[Stored entries]

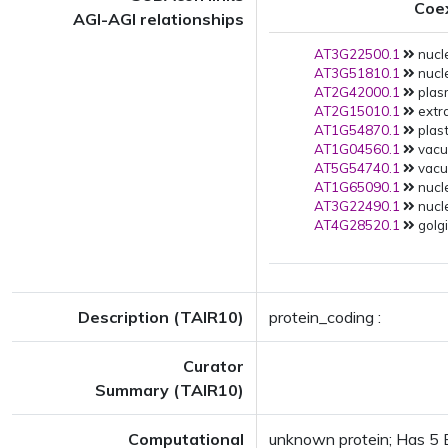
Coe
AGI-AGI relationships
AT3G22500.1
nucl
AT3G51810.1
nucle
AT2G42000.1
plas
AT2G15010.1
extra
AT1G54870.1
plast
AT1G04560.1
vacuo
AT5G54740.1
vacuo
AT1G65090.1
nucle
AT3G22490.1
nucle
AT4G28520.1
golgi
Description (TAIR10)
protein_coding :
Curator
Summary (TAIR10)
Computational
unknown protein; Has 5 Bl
* * *
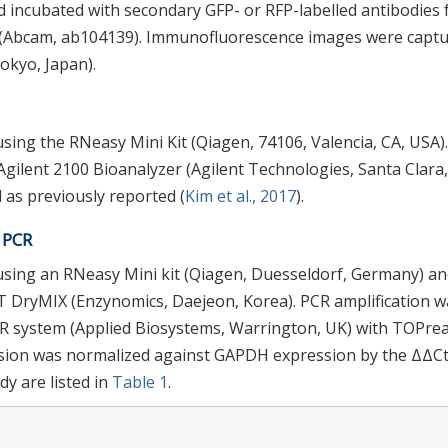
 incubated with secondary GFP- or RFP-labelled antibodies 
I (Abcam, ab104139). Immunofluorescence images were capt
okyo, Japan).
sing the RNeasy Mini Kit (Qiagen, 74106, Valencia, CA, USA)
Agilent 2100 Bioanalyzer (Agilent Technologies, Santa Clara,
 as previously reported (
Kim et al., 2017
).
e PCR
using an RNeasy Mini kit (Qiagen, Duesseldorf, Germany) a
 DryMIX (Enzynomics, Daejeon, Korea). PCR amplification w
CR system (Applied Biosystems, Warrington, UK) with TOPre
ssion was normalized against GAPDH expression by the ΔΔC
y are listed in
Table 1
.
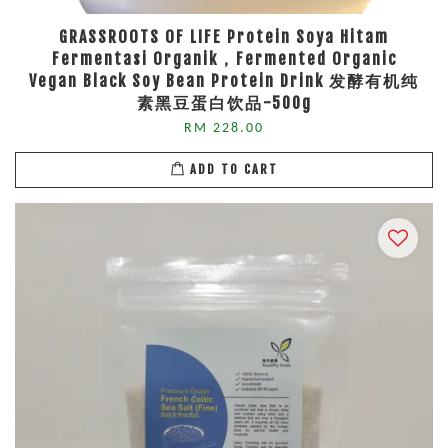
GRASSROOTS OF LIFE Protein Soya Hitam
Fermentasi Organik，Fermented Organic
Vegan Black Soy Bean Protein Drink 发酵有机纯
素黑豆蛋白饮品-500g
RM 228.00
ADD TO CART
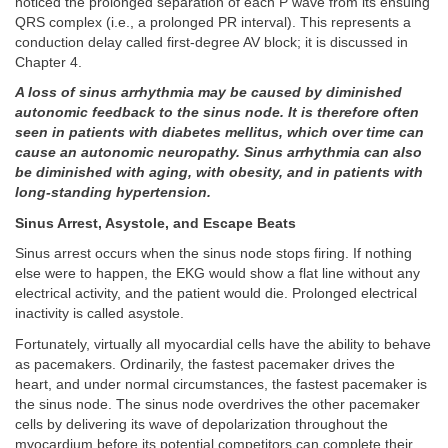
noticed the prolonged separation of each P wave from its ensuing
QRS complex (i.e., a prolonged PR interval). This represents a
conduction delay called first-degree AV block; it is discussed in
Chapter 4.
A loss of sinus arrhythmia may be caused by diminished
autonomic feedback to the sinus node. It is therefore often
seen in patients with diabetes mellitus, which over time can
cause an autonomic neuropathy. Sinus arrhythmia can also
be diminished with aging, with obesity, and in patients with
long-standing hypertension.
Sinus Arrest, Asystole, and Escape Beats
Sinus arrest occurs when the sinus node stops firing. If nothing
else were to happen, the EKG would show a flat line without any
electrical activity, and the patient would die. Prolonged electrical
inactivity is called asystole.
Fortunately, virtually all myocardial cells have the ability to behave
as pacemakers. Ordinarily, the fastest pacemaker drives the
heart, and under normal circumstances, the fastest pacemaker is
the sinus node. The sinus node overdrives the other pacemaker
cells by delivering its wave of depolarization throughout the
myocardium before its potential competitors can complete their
---
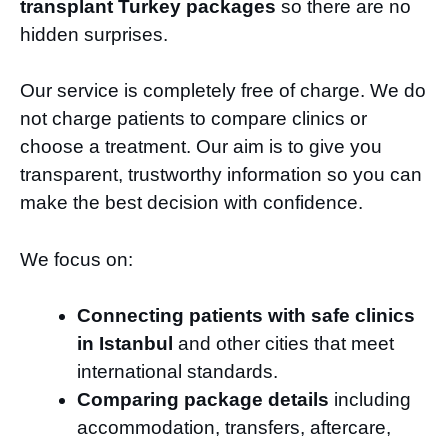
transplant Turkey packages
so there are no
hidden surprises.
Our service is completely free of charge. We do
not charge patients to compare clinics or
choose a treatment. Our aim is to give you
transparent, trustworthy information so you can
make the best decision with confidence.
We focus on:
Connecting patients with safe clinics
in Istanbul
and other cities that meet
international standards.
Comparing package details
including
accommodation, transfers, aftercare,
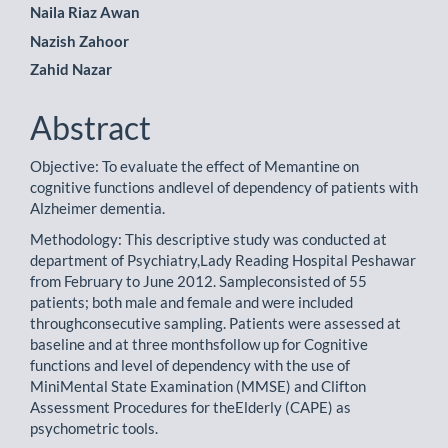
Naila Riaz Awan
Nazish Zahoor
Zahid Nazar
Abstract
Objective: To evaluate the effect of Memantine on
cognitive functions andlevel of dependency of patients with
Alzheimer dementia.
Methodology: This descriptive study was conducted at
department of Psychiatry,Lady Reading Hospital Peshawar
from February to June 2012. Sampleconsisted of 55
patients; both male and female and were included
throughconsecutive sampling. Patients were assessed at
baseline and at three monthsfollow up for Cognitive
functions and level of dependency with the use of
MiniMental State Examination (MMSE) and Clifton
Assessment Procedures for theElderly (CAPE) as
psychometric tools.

Your instructions
Scan the entries above for the word "autonomic", then copy every line in which it occurs.

Solution to the exercise
autonomic feedback to the sinus node. It is therefore often
cause an autonomic neuropathy. Sinus arrhythmia can also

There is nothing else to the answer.